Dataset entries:
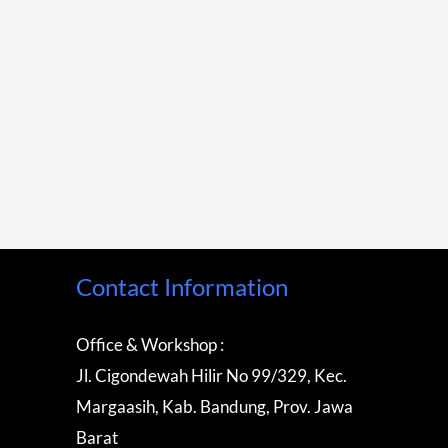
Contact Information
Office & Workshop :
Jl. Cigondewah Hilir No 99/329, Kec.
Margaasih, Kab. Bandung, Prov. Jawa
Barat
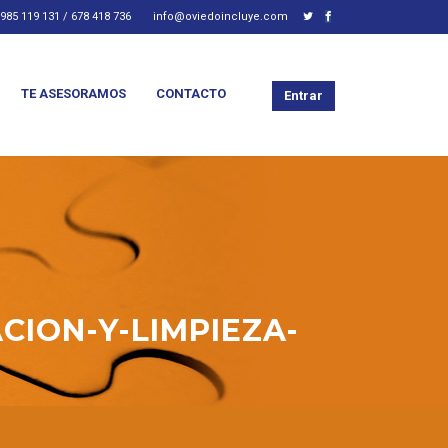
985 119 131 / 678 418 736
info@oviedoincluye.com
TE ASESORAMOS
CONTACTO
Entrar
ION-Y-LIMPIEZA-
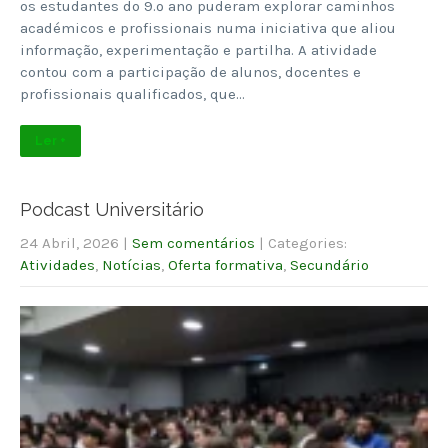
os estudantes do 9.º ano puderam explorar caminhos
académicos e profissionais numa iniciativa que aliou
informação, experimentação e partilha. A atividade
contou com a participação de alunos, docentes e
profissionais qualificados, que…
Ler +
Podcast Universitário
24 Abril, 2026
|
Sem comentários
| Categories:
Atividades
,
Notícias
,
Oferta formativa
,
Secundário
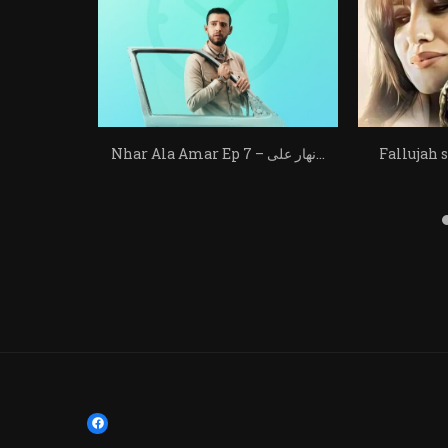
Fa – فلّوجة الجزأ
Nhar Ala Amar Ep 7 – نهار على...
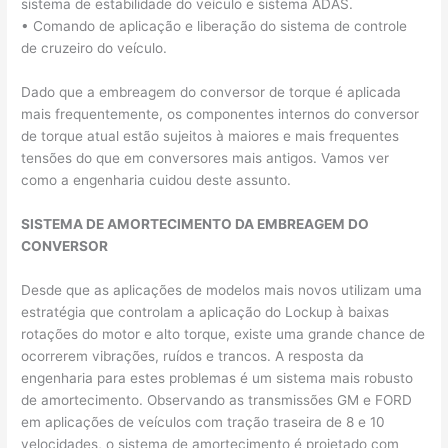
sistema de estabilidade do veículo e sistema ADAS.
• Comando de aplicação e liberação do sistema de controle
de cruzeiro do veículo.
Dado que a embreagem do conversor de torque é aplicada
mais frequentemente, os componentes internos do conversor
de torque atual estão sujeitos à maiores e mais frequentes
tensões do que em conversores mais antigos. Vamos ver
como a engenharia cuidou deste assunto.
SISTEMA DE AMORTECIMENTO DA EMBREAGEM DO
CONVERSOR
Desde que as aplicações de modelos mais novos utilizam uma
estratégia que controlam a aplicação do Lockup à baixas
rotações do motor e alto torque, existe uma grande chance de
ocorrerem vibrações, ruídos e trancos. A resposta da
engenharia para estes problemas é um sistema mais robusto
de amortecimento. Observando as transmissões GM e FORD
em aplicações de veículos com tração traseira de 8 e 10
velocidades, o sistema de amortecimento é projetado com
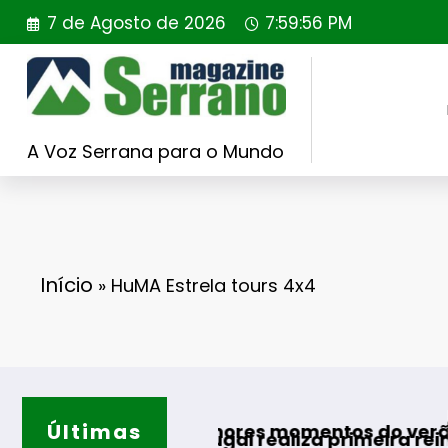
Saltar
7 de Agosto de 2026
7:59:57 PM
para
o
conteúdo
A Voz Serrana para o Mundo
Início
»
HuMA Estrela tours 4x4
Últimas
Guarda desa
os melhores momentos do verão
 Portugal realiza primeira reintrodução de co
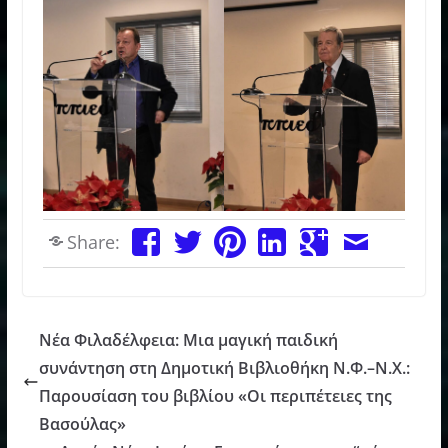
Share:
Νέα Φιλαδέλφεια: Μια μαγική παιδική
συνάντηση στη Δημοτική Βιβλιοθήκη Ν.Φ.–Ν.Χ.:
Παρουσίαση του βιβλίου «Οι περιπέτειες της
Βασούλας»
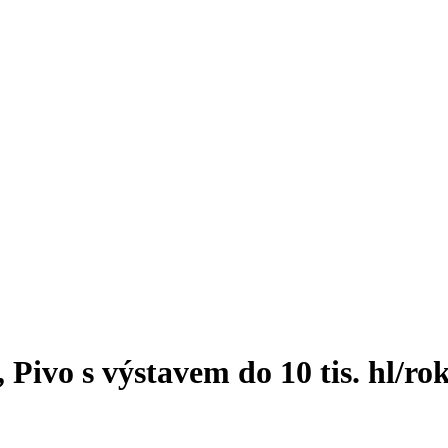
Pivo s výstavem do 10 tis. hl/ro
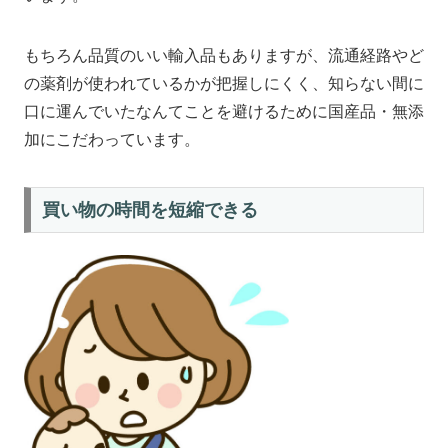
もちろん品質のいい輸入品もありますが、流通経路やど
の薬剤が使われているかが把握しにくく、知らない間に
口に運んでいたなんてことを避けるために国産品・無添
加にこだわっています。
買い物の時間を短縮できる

Work order: Your answer should be a number only: the count of lines above in which the string "para" appears.

Answer box: 3